CORDELIA, retombant assise, avec un soupir de soulagement.

Enfin !…

MASTINO, déposant sa lampe sur la table.

Il faut dire aussi que cette nuit n’a pas été comme la précédente, où le bruit du combat le tenait sans cesse en éveil !… Et quand il a su de moi, ce matin, que son parti était décidément le plus fort, et que tout était fini dans la ville !…

CORDELIA.

Tout est fini, en effet,… et si bien fini pour nous. Mastino, qu’à l’heure où je vous parle, je ne sais même pas si mes frères ont survécu à leur désastre !

MASTINO, baissant instinctivement la voix.
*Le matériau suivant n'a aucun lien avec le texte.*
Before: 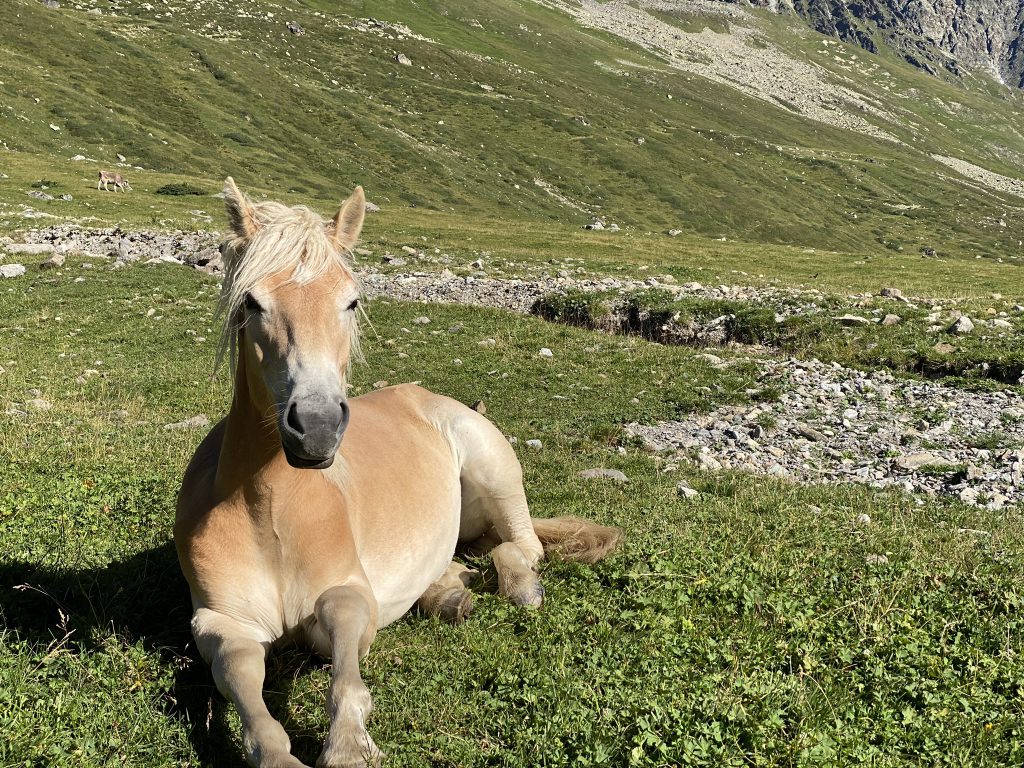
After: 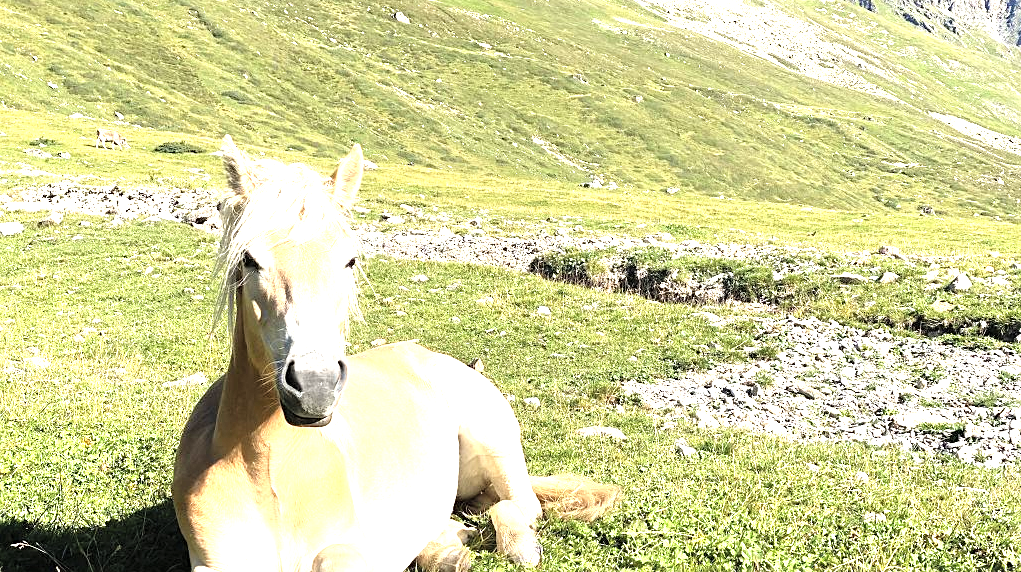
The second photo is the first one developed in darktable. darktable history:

Quoi, pas de leurs nouvelles ?

CORDELIA.

Et comment en aurais-je, dans ce palais dévasté par le feu, et que tout le monde croit abandonné ? — Tous nos serviteurs se sont enfuis le premier soir, chassés par l’incendie ; aucun n’a reparu, terrifiés qu’ils sont par notre défaite !… Nous sommes là, seules, Uberta et moi, dans cette maison vide. — Personne sur cette place, où le soleil ne va, tout à l’heure, éclairer que des ruines. Partout autour de nous, les murs éventrés, les maisons fumantes et les jardins silencieux ?… Si je n’avais la cloche là, de ce couvent, pour m’apprendre que les heures sonnent toujours, ce serait à me demander si je suis encore de ce monde !

MASTINO.

Sans cela, Madame, aurions-nous pu transporter ici ce malheureux,… à l’insu de tous,… même de votre nourrice ?…

CORDELIA, debout, vivement.

D’elle surtout !…

MASTINO.

Et pourquoi ne pas l’associer à cet acte de charité ?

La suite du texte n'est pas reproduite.